> **PROMPT**:
Directions for the data below: repeat exactly the lines from the one with "831014: 74 -> 81.6" through the one with "Con hijos, De 45 a 49 años: 46 -> 78", both included, and omit all pictures.

> **GIVEN RECORDS**:
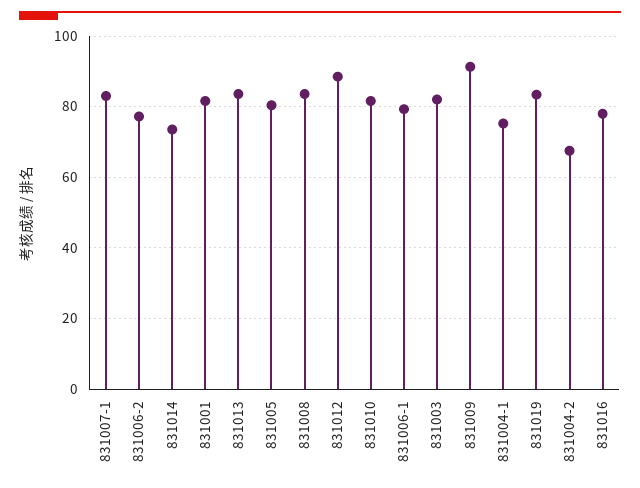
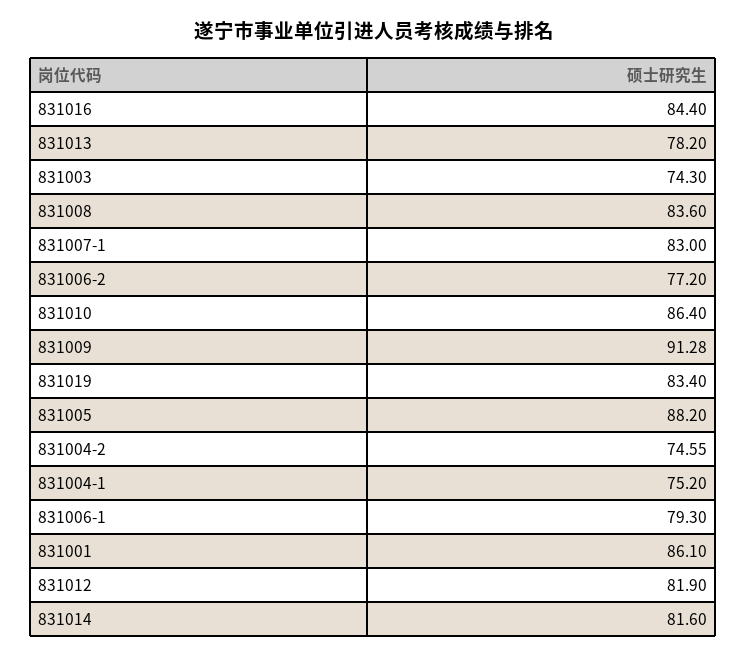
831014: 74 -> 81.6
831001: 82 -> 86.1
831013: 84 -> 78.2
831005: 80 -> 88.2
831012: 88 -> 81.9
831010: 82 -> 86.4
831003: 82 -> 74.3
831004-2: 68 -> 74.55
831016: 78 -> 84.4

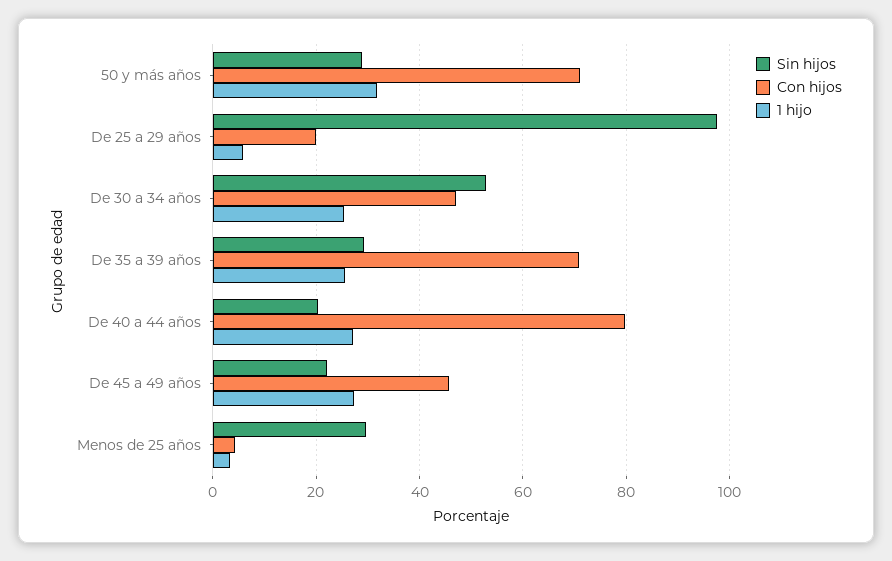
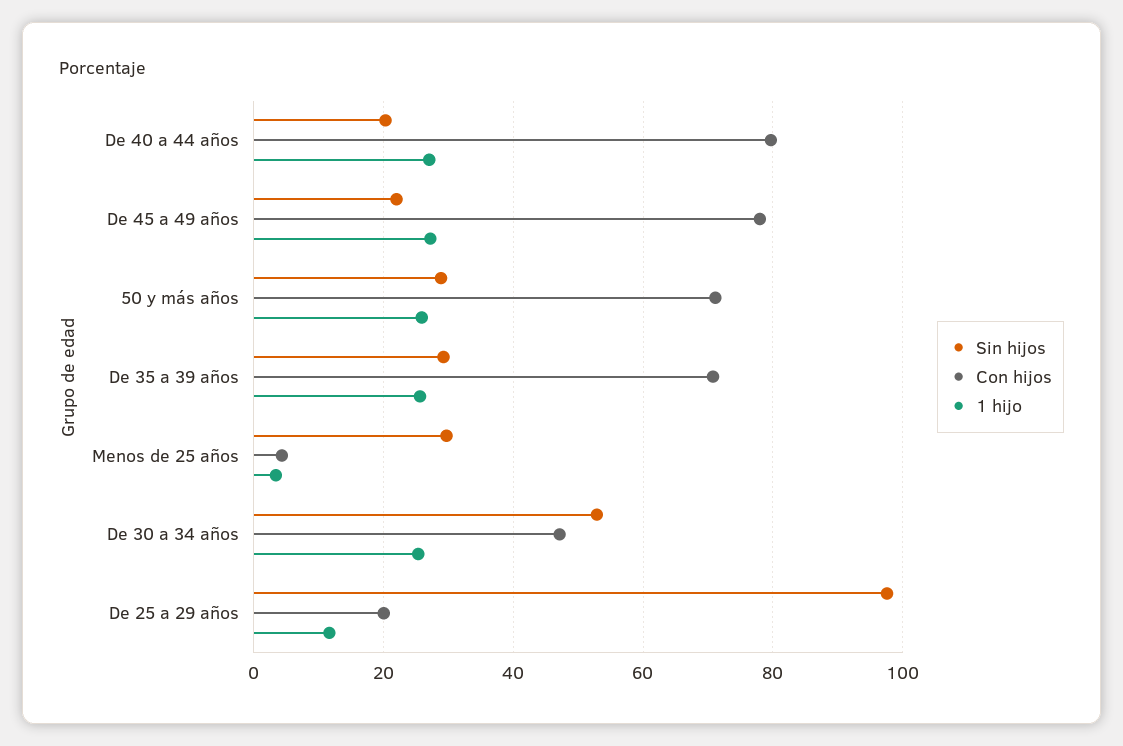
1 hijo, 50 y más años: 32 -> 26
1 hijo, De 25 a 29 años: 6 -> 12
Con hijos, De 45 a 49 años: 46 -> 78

---

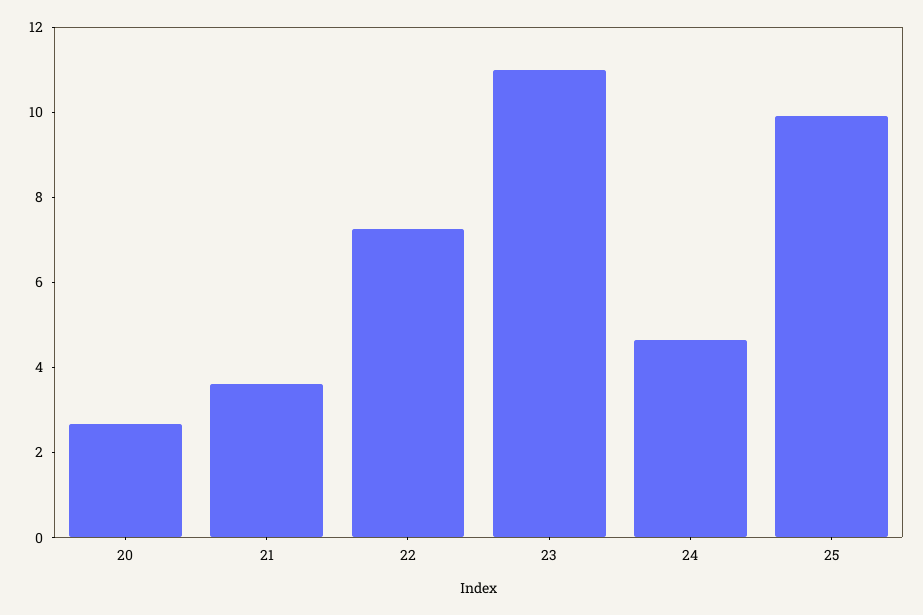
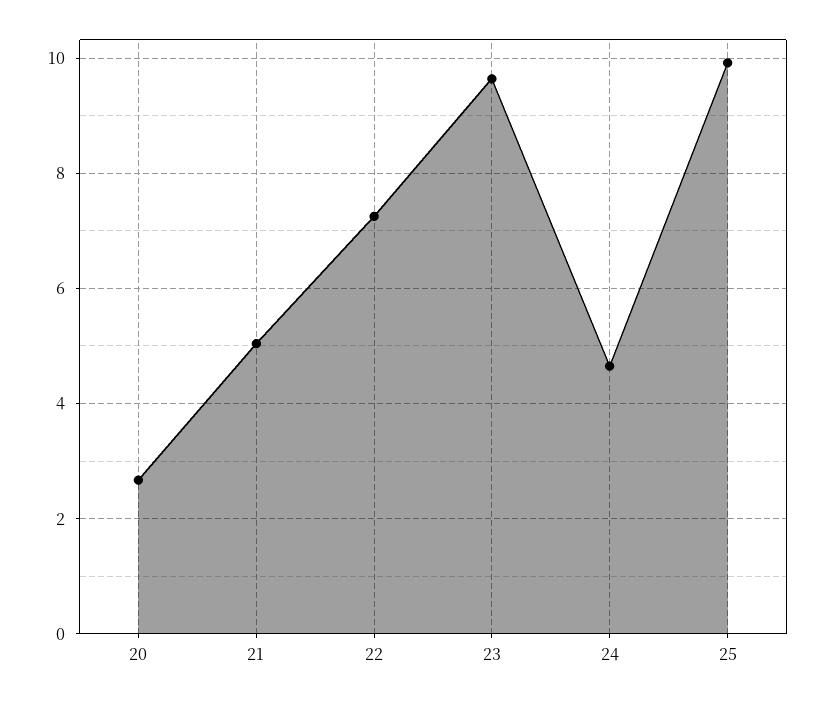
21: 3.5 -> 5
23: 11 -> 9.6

---

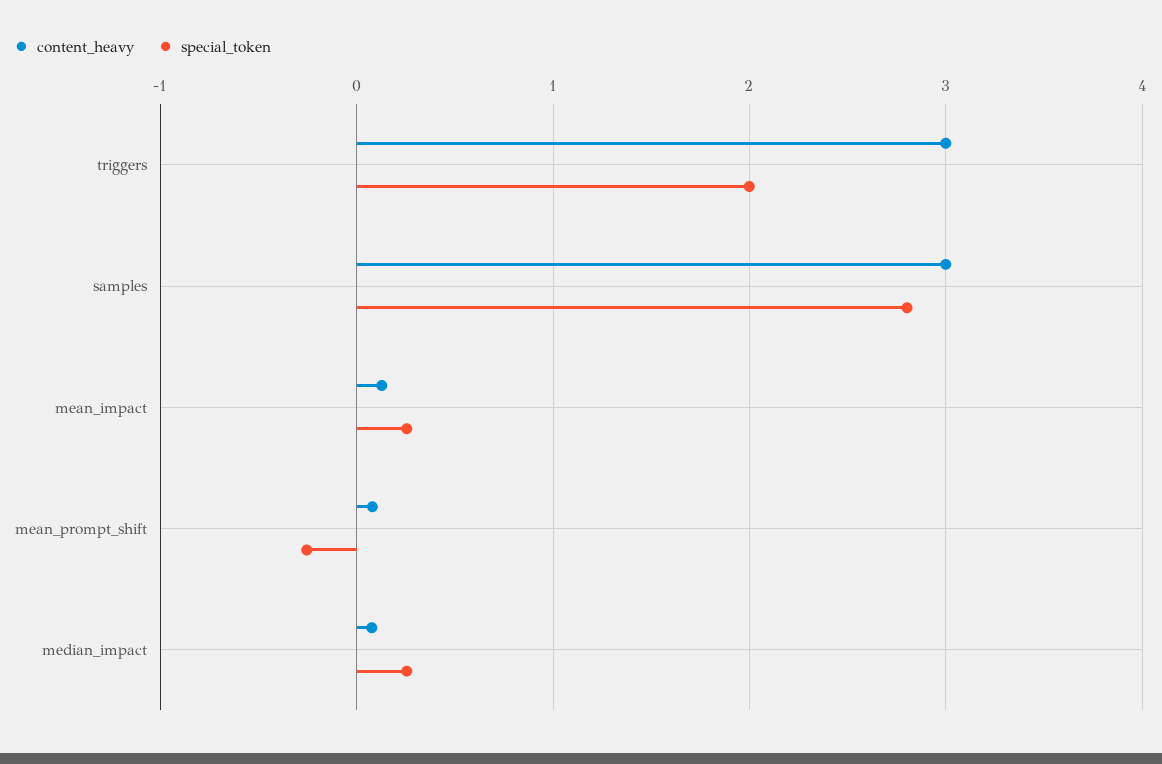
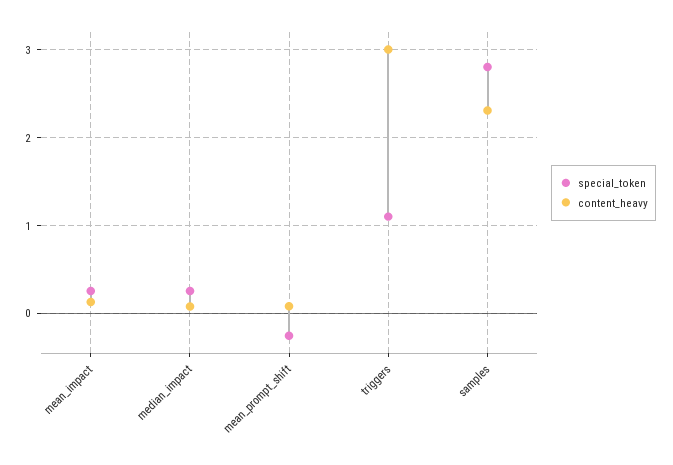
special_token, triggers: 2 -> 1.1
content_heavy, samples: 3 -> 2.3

> **WRITTEN ANSWER**:
831014: 74 -> 81.6
831001: 82 -> 86.1
831013: 84 -> 78.2
831005: 80 -> 88.2
831012: 88 -> 81.9
831010: 82 -> 86.4
831003: 82 -> 74.3
831004-2: 68 -> 74.55
831016: 78 -> 84.4

1 hijo, 50 y más años: 32 -> 26
1 hijo, De 25 a 29 años: 6 -> 12
Con hijos, De 45 a 49 años: 46 -> 78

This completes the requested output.